TEXT PROVIDED Block Start
Monday, 30 January 2012

Coffee Water Quality

This is something that has been weighing on my mind lately. It just feels like such a massively under-considered area. So much time and effort go into other coffee parameters, but when it comes to water I've found it really difficult to get much traction in conversations with others (apart from John Gordon, who seems to have dedicated a good portion of time to understanding the issues and also some options for addressing the problems he experiences). I am frequently advised to dismiss my water concerns, for one reason or another. It's not something I need to think too much about, apparently. Whatever the issues I have, I should address them through one or all of the following:
  • Adjusting my extraction technique to compensate
  • Installing the same filtration and softening systems as everyone else
  • Using bottled water (not very practical in a commercial setting, huh?)
TEXT PROVIDED Block End
DATASET ENTRIES Block Start
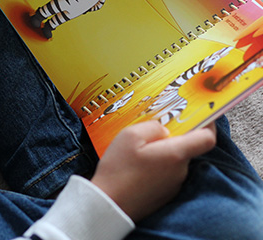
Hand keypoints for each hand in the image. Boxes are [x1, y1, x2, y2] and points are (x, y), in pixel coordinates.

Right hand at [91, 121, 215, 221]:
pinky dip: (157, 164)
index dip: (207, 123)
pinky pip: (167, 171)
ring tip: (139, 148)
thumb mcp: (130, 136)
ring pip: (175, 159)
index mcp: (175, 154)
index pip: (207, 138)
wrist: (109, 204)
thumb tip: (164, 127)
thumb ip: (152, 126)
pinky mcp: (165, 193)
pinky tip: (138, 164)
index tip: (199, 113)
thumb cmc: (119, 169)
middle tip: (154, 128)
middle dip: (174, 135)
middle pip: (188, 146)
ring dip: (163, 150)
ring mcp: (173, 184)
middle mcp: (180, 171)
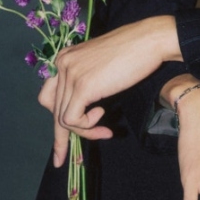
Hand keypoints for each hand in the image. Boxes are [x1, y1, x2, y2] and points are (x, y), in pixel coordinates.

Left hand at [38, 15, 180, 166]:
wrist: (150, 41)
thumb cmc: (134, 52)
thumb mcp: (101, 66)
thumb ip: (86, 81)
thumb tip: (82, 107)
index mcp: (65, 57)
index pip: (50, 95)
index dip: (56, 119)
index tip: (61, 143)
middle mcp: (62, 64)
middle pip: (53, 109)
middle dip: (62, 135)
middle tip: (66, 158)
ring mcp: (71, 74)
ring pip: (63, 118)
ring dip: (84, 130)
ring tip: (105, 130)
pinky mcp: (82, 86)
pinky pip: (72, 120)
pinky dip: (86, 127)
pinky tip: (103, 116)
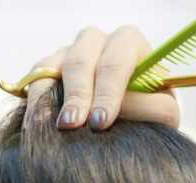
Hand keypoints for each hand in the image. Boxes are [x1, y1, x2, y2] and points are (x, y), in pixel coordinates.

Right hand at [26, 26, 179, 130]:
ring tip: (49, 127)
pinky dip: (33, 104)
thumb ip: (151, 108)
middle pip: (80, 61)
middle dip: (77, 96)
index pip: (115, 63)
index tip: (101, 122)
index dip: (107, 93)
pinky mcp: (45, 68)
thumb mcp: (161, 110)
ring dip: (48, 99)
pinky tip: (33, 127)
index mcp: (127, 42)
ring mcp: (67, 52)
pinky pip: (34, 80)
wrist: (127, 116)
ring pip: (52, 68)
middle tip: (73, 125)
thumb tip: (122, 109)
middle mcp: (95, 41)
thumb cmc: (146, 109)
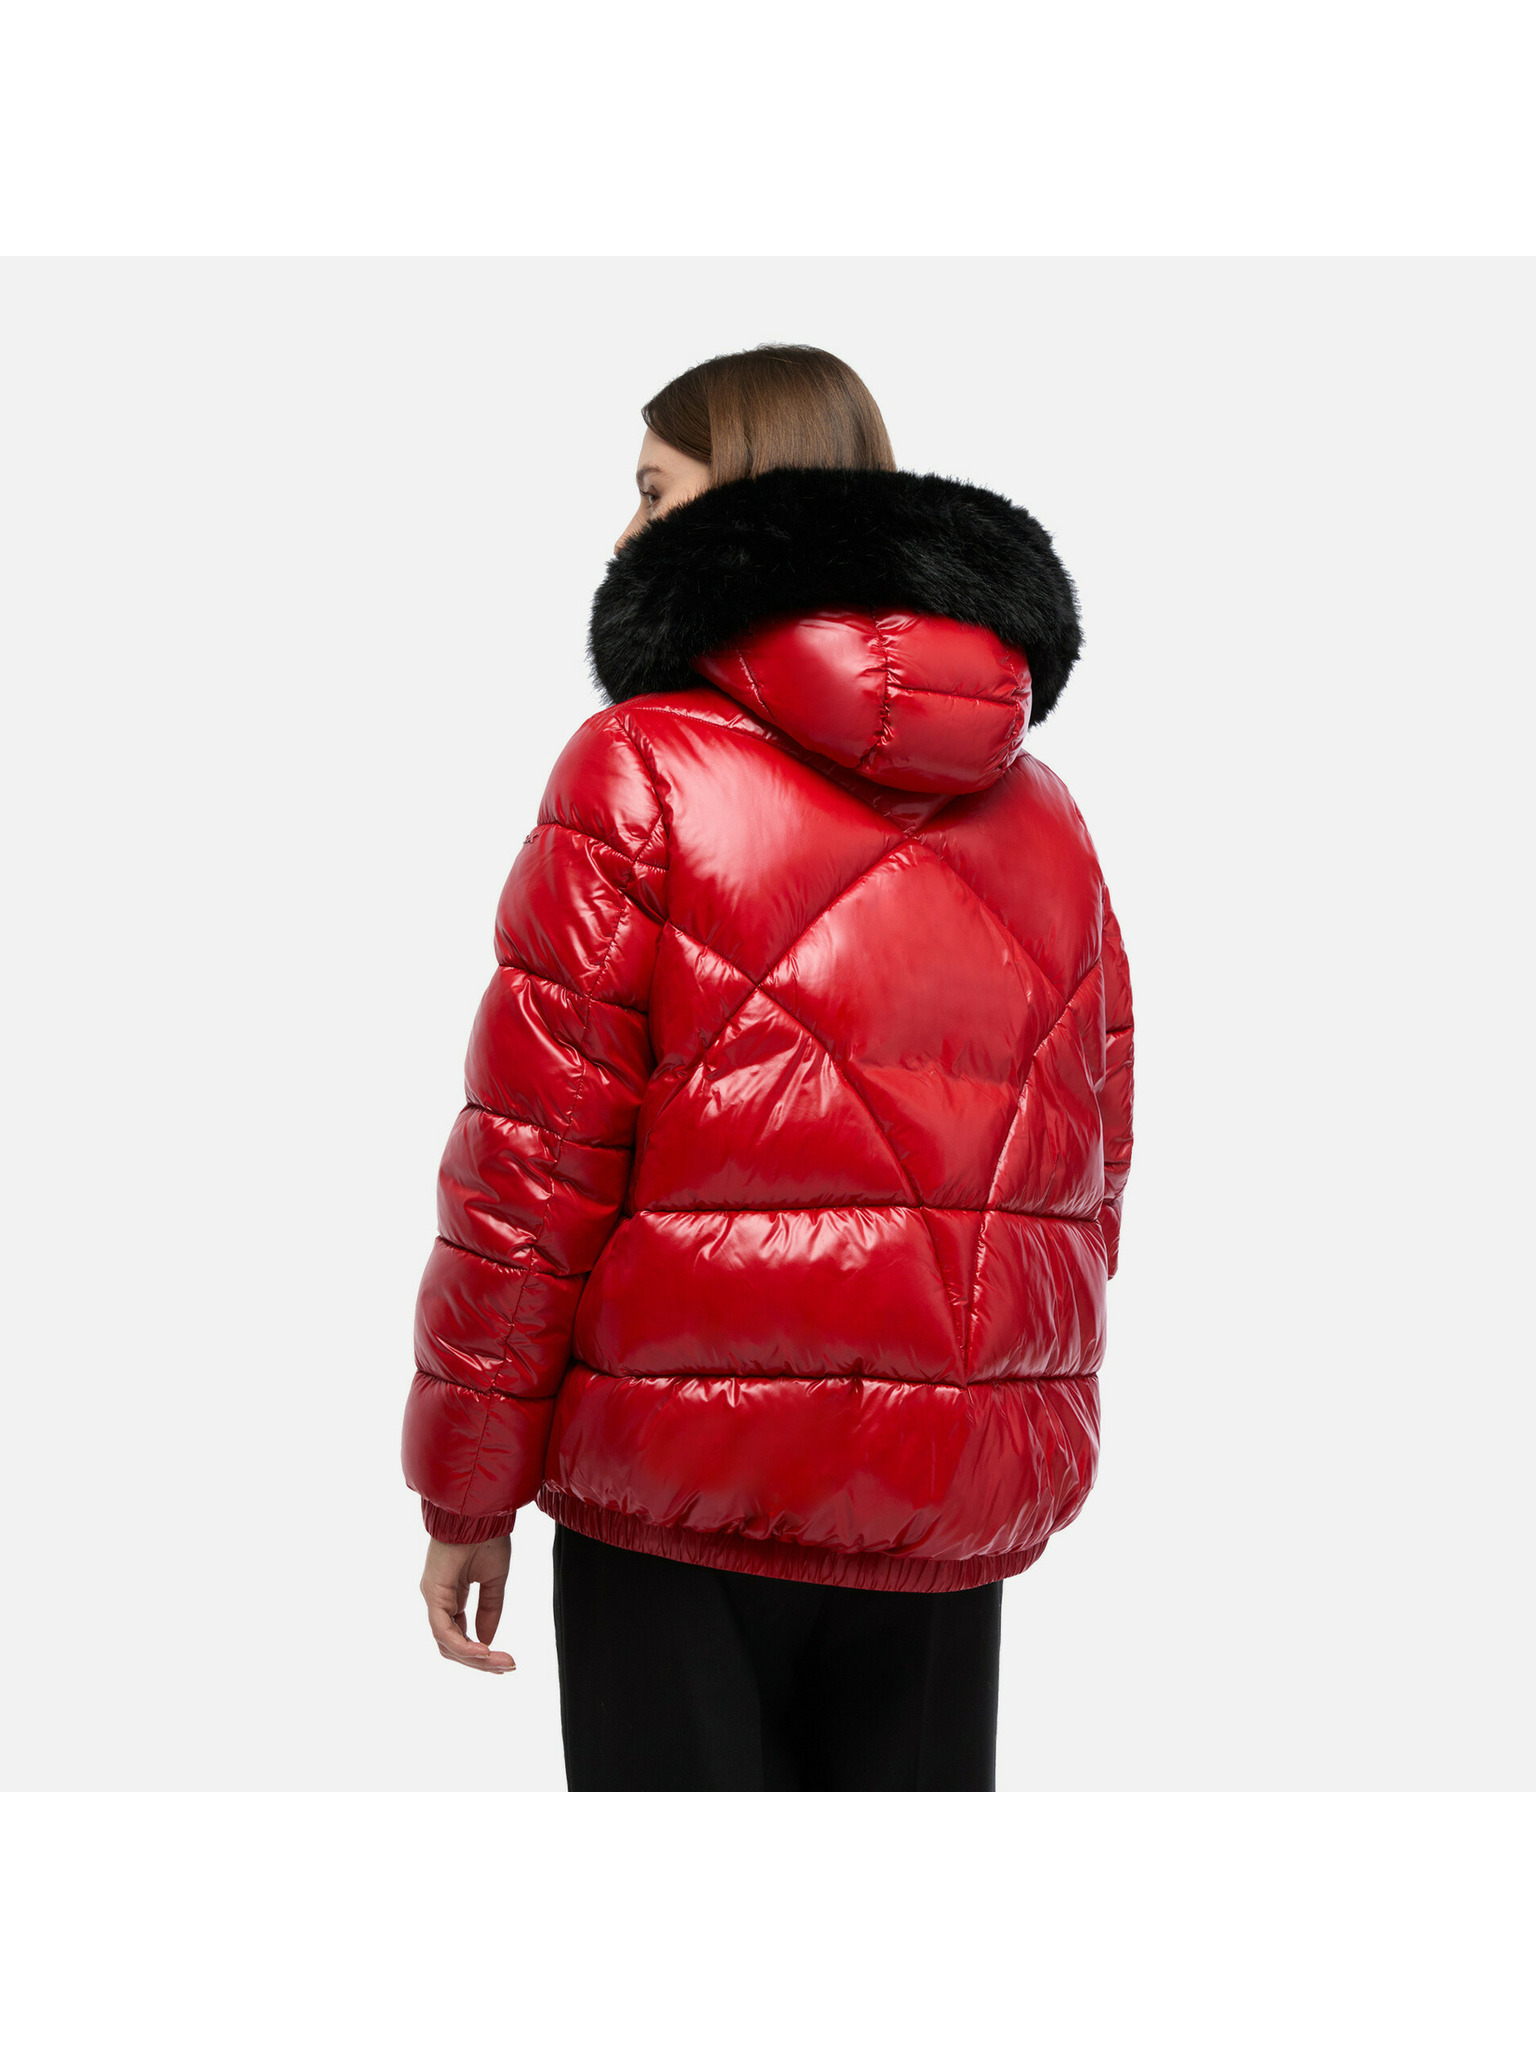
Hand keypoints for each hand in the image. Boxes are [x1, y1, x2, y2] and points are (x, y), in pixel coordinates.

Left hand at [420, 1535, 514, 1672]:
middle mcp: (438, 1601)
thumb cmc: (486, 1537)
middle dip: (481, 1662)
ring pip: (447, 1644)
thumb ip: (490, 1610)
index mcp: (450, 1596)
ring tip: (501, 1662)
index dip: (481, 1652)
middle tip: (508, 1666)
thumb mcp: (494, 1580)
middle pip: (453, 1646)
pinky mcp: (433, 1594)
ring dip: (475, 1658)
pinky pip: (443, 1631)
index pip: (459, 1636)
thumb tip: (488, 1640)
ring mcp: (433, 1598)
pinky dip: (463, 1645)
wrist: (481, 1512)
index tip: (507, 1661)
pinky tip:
DATASET ENTRIES Block End
=== THE TASK ===
In the post on coffee water quality, which person does the writer name as having spent a good portion of time understanding water issues?

=== RESULT ===
John Gordon